The task — Leaving the pictures aside, repeat every line below exactly.

========

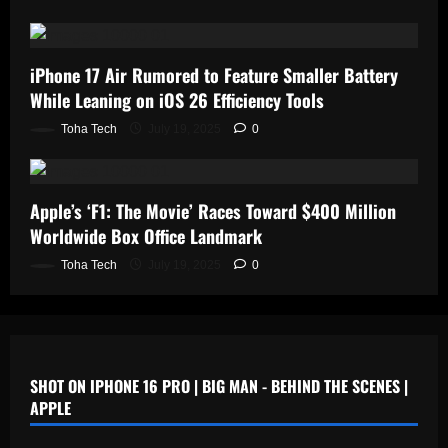
iPhone 17 Air Rumored to Feature Smaller Battery
While Leaning on iOS 26 Efficiency Tools
Toha Tech
July 19, 2025
0
Apple’s ‘F1: The Movie’ Races Toward $400 Million
Worldwide Box Office Landmark
Toha Tech
July 19, 2025
0
SHOT ON IPHONE 16 PRO | BIG MAN - BEHIND THE SCENES |
APPLE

========

Reply —
iPhone 17 Air Rumored to Feature Smaller Battery
While Leaning on iOS 26 Efficiency Tools
Toha Tech
July 19, 2025
0
Apple’s ‘F1: The Movie’ Races Toward $400 Million
Worldwide Box Office Landmark
Toha Tech
July 19, 2025
0
SHOT ON IPHONE 16 PRO | BIG MAN - BEHIND THE SCENES |
APPLE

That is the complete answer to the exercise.